HOLANDIA, WPROWADZENIE

Już za 3 dni maraton w Amsterdamie. W kolejnym tygodniu po powrocie będę mógł spokojnie podsumować pierwszy rok realizacji projektu Korona z Marzeń. Ostatni wyjazd w tym roku trochę różni się od pozostałych. Przede wszystkim jedzie ze mną cała rodzina, na której doping liczę bardzo w czasie biegu. Ponadto, w porównaniu do poprzednich wyjazdów ten jest stosunkowo krótki. Wyjeżdżamy w czwartek późnym wieczorem, w domu będziemy już w poniedziałek rano.
Po drodze do stolicy Holandii odwiedzimy wzgórze Vaalserberg 322 m, należące do Korony Europy. Jest to najwyższy punkt Holandii, położony w odległości około 20 metrów od trójstyku granic Holandii, Belgii i Niemiec. Obecnie Vaalserberg jest atrakcją turystyczną. Znajdują się na nim dwie wieże widokowe, restauracje oraz labirynt.
W sobotę będziemy już w Amsterdamie, odbiorę pakiet startowy, a resztę dnia spędzimy na zwiedzaniu miasta. Mam nadzieję, że pogoda pozwoli trochę pospacerować wzdłuż sławnych kanałów i uda się zobaczyć parę ciekawych miejsc.
W niedzielę o 9.30 ze stadionu olimpijskiego wyruszę na trasę kolejnego maratonu. Prognozy pogody na ten dzień są obiecujące, ma być około 12 – 15 stopni i możemy liczyć na trochę słońca.
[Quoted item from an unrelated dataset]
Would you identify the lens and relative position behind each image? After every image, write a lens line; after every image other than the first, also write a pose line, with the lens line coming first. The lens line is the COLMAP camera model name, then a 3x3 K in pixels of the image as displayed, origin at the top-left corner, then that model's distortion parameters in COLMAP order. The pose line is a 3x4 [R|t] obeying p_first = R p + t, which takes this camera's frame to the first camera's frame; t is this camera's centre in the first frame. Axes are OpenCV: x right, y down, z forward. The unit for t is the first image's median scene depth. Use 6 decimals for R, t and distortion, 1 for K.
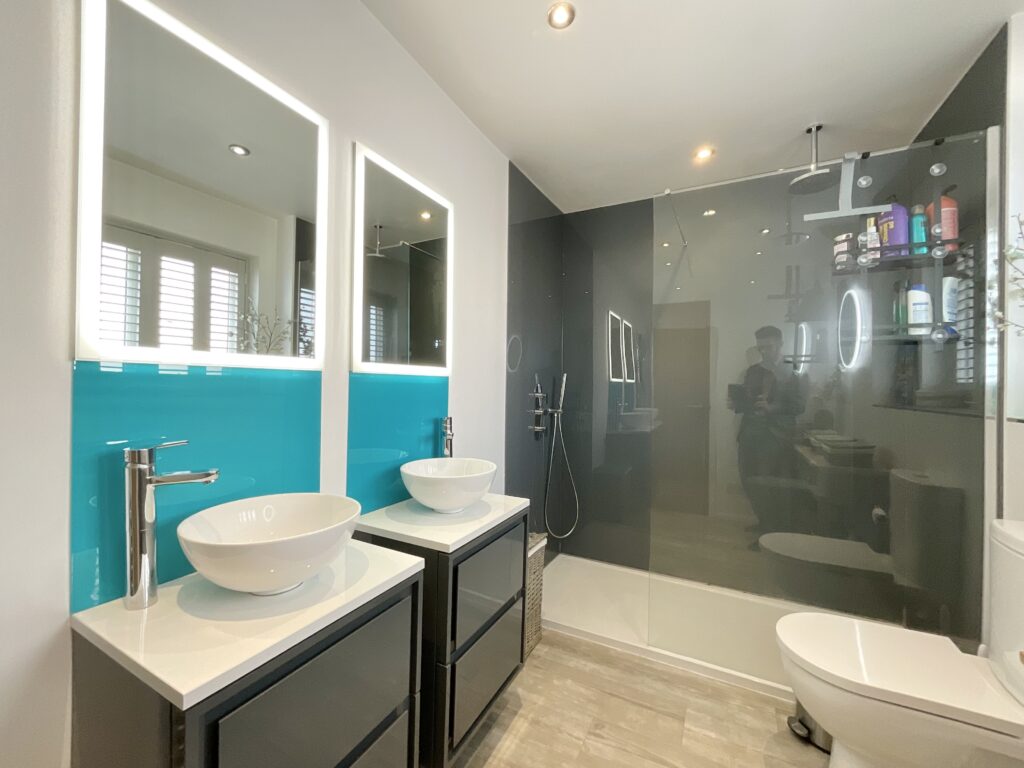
lens RADIAL K [[415.8, 0, 511.1], [0, 415.8, 386.1], [0, 0, 1]] dist [-0.002792, 0.000224]
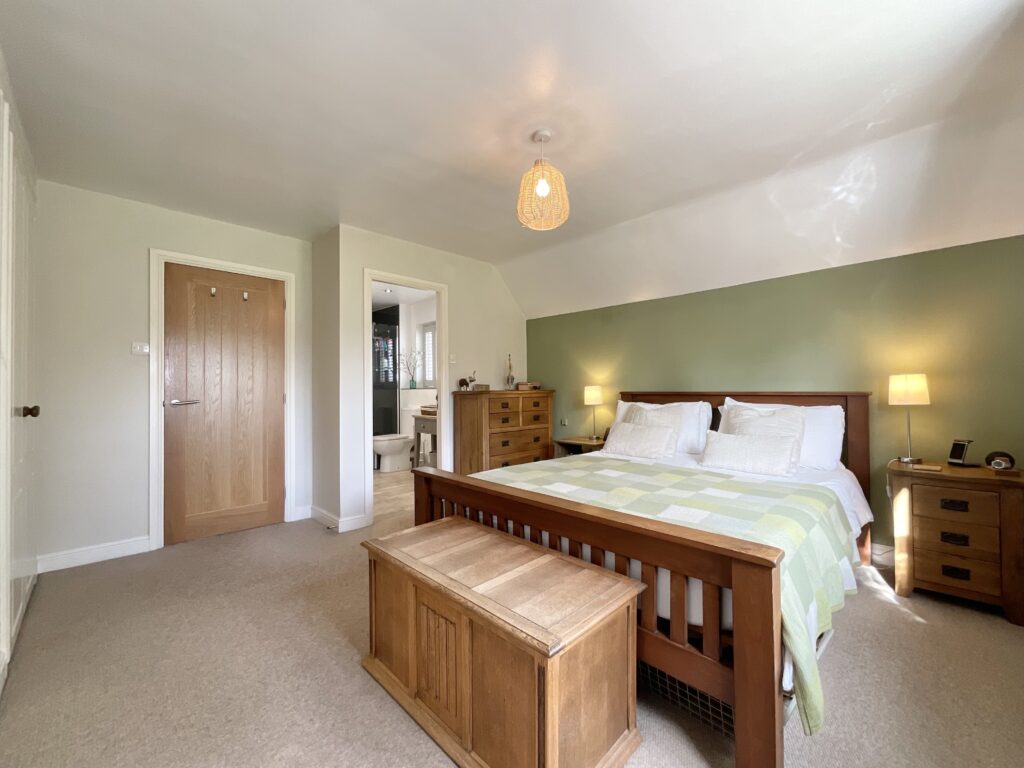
lens RADIAL K [[415.8, 0, 512.1], [0, 415.8, 383.5], [0, 0, 1]] dist [-0.002792, 0.000224]
pose [[0.285482, -0.011720, 0.958312, -2.701843], [0.008740, 0.999915, 0.009625, -0.013121], [-0.958344, 0.005628, 0.285560, -1.429660]]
Po dobrym biegu w Berlinie mam ochotę podjąć ryzyko i pobiec po swój rekord życiowy w maratonie. Do poprawy mam wynik ze swojego pierwszego maratonu, który pobiegłem we Wrocławiu w 2006 roku w czasie 3:51.23. Nie mam pojęcia jednak, jak zachowa się mój organizm po tak krótkiej przerwie po Maratonie Berlińskim. Co prawda trzy tygodnie poświęciłem na solidną regenerację i lekki trening, ale jeszcze nigdy nie biegłem tak długiego dystansu w tak krótkim odstępie czasu. Decyzję, w jakim tempie pobiec, podejmę pewnie w niedzielę rano po ocenie samopoczucia tuż przed startem.